Lord highlighted the example of Barrett Distribution of Franklin, which is using robots to improve productivity and reduce the amount of time its 500 employees spend moving throughout large warehouses to provide orders for retailers and e-commerce customers. Established as a single warehouse in 1941, Barrett now operates more than 2.1 million square feet of state-of-the-art warehouse space across the country.
“The industry is changing very fast, the robots will get smaller, more adaptive, (and) a little bit cheaper, so I think you’ll see the adoption rate go up very high across the industry. And certainly for us, we’re going to be on the leading edge of this technology,” Scott Hothem, Senior Vice President of Customer Solutions at Barrett, said in a video shown the audience.
Lord said the good news is that Massachusetts is a global center of robotics, AI and automation. Driven by academic research institutions like MIT, Harvard, UMass and BU, Massachusetts occupies a unique position as the crucible of intelligent industries ranging from driverless vehicles to Patriot missiles to Roomba vacuum cleaners.

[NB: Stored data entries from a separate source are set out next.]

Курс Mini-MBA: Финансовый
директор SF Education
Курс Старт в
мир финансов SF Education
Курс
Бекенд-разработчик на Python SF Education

It’s also worth noting, according to Lord, that there is plenty of room for improvement on the productivity front. The United States posted an historically low annual labor productivity growth rate of 1.1 percent between the great Recession and 2016. The McKinsey Global Institute estimates that automation could raise productivity growth globally by 0.8 to 1.4 percent each year.
A panel of experts largely agreed with the idea that automation will enhance, rather than replace, most human labor.
David Askey, founder of Ascend Robotics in Cambridge, said the manufacturing companies that use his technology have realized productivity increases approaching 40 percent that have also raised the compensation and value of workers.
“Most of our calls come from customers who are not able to find enough skilled workers or want to expand,” Askey said.
Martha Sullivan, President and CEO of Sensata Technologies of Attleboro, said that while the technology for mass use of autonomous vehicles remains several years away, it is a technology that could change the entire business model of the auto industry from one that sells vehicles to consumers to one that helps companies manage fleets.
“Will you have private ownership anymore? Will you need private automobile insurance? … It becomes an asset- management question,” she said.
Lord said employers acknowledge the need to engage in debate about the hard issues raised by the technological revolution: Does automation ultimately create or cost jobs? Do Amazon and similarly disruptive companies ultimately help or harm the economy? And are technology driven productivity increases to blame for the slow rate of wage growth eight years into an economic recovery?
“But the ultimate truth is this – technology and innovation are here to stay; they do not regress, they do not go away and they do not waiver from the relentless pursuit of removing inefficiencies from the business economy.,” Lord said.
“If large numbers of workers are not going to walk through the doors of our companies to write code or make jet engine parts, employers will have to find ways to do more with less.”